L'amore che, non trovando canali piani lungo i quali fluire, si accartoccia su se stesso a formare un grumo nel cuore, sorgente, a seconda della sensibilità e delle esperienze, di malinconia lieve o di cinismo, di pazzia o di lucido disincanto. E, poi, la vecchiaia, quella anagrafica ma anche quella di chi rinuncia ai propri sogni, per non cedere a compromessi ovvero per scansare il dolore. E, ancora, l'arte e il teatro: la ricerca di "nuove forme" che, tuttavia, si rivelano vuoti velleitarismi allorché realizzate senza sincera emozione.
C'è tutto questo, e anche la tragica comicità di Cechov - in questo davvero anticipatore di Beckett - nel Gabbiano messo in scena da Nekrosius alla Biennale di Venezia. Sul palcoscenico - qualche sedia, un piccolo palco circondato da girandole gialle e blu, i secchi d'alluminio colmi d'acqua a suggerire il lago - risuonano spesso risate, soprattutto nel primo tempo, ma esse diventano man mano più nervose e rare. L'agitata inquietudine - Dorn, il dottore, chiede a Kostja il perché siano tutti così nervosi - condiziona il comportamento dei personaggi e si traduce in una recitazione essa stessa nervosa, franta e nondimeno indiscutibilmente armonica.
I duetti fra i personaggi principali - Kostja e Nina, Kostja e la madre Irina, ma anche Maša e Medvedenko - sono confronti fisici prima che verbali.
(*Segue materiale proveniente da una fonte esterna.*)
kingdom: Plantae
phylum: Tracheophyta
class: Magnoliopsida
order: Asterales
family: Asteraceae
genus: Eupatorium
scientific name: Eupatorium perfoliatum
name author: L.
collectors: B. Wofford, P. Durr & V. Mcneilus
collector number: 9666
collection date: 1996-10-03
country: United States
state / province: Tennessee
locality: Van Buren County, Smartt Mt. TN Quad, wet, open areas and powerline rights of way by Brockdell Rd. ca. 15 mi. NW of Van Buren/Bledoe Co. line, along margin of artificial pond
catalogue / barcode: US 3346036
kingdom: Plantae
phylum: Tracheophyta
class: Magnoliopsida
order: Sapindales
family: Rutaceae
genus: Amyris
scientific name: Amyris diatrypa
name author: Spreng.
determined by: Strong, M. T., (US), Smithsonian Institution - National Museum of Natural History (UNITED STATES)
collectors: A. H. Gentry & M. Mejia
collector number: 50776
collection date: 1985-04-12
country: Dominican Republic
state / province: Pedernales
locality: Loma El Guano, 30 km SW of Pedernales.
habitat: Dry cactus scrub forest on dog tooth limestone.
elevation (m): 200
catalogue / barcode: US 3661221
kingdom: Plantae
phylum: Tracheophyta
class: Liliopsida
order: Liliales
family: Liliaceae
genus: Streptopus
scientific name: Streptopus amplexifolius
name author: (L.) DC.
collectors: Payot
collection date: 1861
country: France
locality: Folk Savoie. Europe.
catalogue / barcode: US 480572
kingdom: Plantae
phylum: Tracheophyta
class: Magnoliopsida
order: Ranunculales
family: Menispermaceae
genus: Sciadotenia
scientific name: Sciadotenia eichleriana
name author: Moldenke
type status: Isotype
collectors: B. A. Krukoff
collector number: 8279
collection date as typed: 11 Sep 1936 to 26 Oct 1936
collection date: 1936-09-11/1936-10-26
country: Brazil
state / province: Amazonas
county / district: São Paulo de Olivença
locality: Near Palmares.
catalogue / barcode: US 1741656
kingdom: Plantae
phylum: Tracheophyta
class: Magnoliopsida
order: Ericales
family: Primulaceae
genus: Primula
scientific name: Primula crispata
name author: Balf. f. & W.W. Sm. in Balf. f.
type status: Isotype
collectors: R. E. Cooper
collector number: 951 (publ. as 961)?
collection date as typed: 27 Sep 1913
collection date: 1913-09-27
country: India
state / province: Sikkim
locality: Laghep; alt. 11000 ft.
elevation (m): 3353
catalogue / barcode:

Kostja fa ruotare come una bambola la sottile Nina, quasi volesse estrarre da lei quel talento che sa mancargli; mentre, alternando teneri abbracci a un improvviso impulso a strozzare, palesa il suo rapporto di odio e amore verso la madre, gretta e incapace di rinunciare al ruolo di primadonna fuori dal teatro. Nekrosius trascura molte parti del dramma e dilata invece proprio questi confronti, risolvendoli spesso in intensi pas à deux che costringono gli interpreti a un notevole impegno fisico.
Lo spettacolo, d'altronde, attinge la sua suggestione e la sua coinvolgente carica emotiva proprio dalla generosità interpretativa di tutti i suoi giovani attori, che dalla fatica paiono trarre sempre nuove energie. Da segnalare - ma l'ensemble è davvero di alto livello - la matura sicurezza da primattrice di Pia Lanciotti/Irina, l'incarnazione della sotterranea follia di Nina, tutti i nervi contratti e i movimenti a scatti, da parte di Laura Nardi, e la salda e energica presenza scenica, l'espressività e la versatilità di Fausto Russo Alesi/Kostja. Da non perdere se si crede che il teatro possa ancora profondamente emozionare.